We're asking the local community to donate their own ticking treasures to star in Harrison's Garden. Clocks and watches of any colour, size and age are welcome, whether it’s a quirky timepiece you found in the local junk shop or an old family favourite with an interesting story.
It can be working or broken and it doesn't have to be an antique...we're looking for ordinary clocks and watches to create an extraordinary artwork. You can find FAQ's here or call 01924 866742 if you've any questions.
How to donate
You can drop your clock or watch off on any day until Sunday 26 February at:
- Nostell ticket office, 10am - 4pm
- Wakefield Cathedral (please check opening times in advance)
- National Coal Mining Museum for England (please check opening times in advance)
Or bring your clock or watch to one of our touring 'clock stop' events and chat to our team about the Harrison's Garden installation on:
- Monday 13 February, 11am – 3.00pm at National Coal Mining Museum for England
- Tuesday 14 Febuary, 11am – 3.00pm at Yorkshire Sculpture Park
- Thursday 16 February, 10am - 12pm and 1 - 3pm at Wakefield Cathedral
- Friday 17 - Sunday 19 February, 10am - 4pm at Wakefield Festival of Food, Drink and Rhubarb (TBC)
Don't forget to join in the Harrison’s Garden story on Facebook, Twitter and Instagram @NostellNT #HarrisonsGarden.
Enjoy a spectacle for the eyes and ears
Harrison's Garden, inspired by Yorkshire's greatest clockmaker, will be open from Saturday 25 March until Sunday 9 July 2017. The artist Luke Jerram will arrange all 2,000 clocks and watches to form patterns and shapes, with each one set to a different time so that you’ll hear a musical delight of ticking, clicking and chiming all through the day. Here's a taster of what to expect:
A fitting place for Harrison’s Garden
Did you know John Harrison lived at Nostell? Born here in 1693, he was the son of the estate carpenter and developed his love for clocks and engineering from a young age. He’s known today as one of England’s greatest inventors for creating the marine chronometer, which made it possible to tell the time at sea. With no formal education, he spent his earlier years crafting clocks entirely from wood and Nostell now looks after one of his three surviving early longcase clocks, created in 1717.

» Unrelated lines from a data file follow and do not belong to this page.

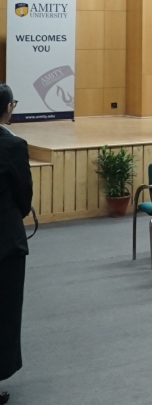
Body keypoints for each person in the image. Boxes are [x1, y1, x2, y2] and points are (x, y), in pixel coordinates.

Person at [0, 84, 33, 403]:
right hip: (4, 242)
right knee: (4, 312)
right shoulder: (13, 146)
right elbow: (24, 197)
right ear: (8, 107)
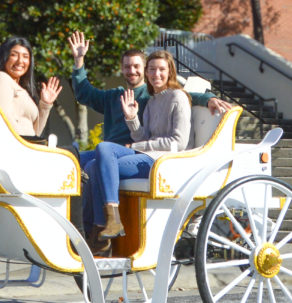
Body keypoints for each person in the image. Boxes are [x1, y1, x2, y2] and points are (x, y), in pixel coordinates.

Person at [67, 31, 232, 237]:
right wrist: (79, 59)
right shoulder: (120, 97)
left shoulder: (152, 94)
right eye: (127, 66)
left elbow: (182, 96)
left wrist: (208, 98)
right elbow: (84, 94)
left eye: (137, 66)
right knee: (72, 159)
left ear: (143, 69)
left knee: (99, 155)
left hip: (137, 154)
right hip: (117, 153)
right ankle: (90, 231)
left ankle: (102, 226)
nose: (132, 71)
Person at [86, 50, 193, 252]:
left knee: (100, 157)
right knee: (96, 159)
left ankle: (105, 224)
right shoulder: (152, 102)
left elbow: (178, 142)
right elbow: (144, 137)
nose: (156, 74)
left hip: (163, 163)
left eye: (162, 69)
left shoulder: (178, 97)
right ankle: (104, 225)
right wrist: (132, 118)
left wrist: (137, 147)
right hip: (147, 156)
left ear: (170, 71)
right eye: (152, 69)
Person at [0, 36, 62, 137]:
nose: (20, 61)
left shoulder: (22, 88)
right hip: (14, 149)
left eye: (25, 56)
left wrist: (45, 105)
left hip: (24, 149)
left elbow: (36, 133)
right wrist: (24, 145)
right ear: (4, 57)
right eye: (14, 55)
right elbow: (4, 118)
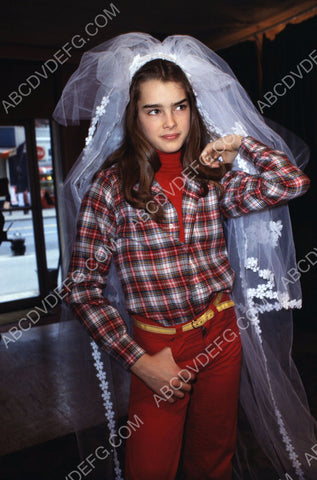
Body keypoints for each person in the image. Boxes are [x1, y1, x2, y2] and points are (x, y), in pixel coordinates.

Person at [53, 33, 317, 480]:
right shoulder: (110, 188)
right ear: (134, 118)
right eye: (154, 109)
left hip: (221, 334)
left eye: (180, 106)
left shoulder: (209, 177)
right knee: (150, 466)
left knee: (214, 457)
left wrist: (240, 145)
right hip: (157, 346)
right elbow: (81, 288)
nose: (170, 121)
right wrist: (140, 361)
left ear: (193, 110)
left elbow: (292, 181)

To celebrate the significant birthday of this extraordinary piece of craftsmanship, Harrison’s Garden will start a year of special 'Clock Work' events at Nostell to tell the story of Harrison and his timekeeping creations. Keep an eye on the what's on page for details coming soon.
The ticking tour
Harrison’s Garden is part of Trust New Art, the National Trust’s contemporary arts programme which invites visitors to experience our places from a different perspective. After opening at Nostell, Harrison’s Garden will then appear at Castle Drogo in Devon, Gunby Hall in Lincolnshire and Penrhyn Castle in Wales, with each place adding 500 more clocks to the total.

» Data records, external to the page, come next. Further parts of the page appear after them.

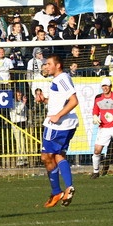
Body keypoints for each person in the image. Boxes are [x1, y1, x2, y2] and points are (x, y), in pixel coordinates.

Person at [35, 54, 78, 208]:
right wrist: (45, 100)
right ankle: (68, 188)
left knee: (46, 157)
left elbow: (74, 100)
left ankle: (56, 191)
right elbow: (62, 100)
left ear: (57, 65)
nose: (46, 66)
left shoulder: (62, 78)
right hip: (65, 124)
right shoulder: (59, 80)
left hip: (57, 125)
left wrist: (57, 116)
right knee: (59, 154)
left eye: (48, 64)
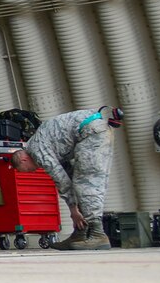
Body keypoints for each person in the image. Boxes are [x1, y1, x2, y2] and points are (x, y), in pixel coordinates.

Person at [8, 105, 121, 250]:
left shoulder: (36, 150)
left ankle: (98, 234)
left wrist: (73, 211)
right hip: (93, 129)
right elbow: (67, 174)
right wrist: (75, 208)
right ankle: (81, 232)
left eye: (27, 170)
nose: (32, 171)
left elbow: (61, 180)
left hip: (90, 132)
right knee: (79, 181)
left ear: (23, 160)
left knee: (86, 183)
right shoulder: (43, 144)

Love contemporary art? Head to the Trust New Art website to see all upcoming installations, exhibitions and events.
Luke Jerram’s multidisciplinary practice involves the creation of sculptures, installations and live arts projects. Living in the UK but working internationally for 19 years, Jerram has created a number of extraordinary art projects which have excited and inspired people around the globe. Find out more at www.lukejerram.com
Harrison’s Garden was originally commissioned by Connect! and presented over 5 days at the Thelma Hulbert Gallery in 2015. This initial installation displayed 1,000 clocks, featured in the above video. We can't wait to discover what 2,000 look and sound like in the historic rooms at Nostell.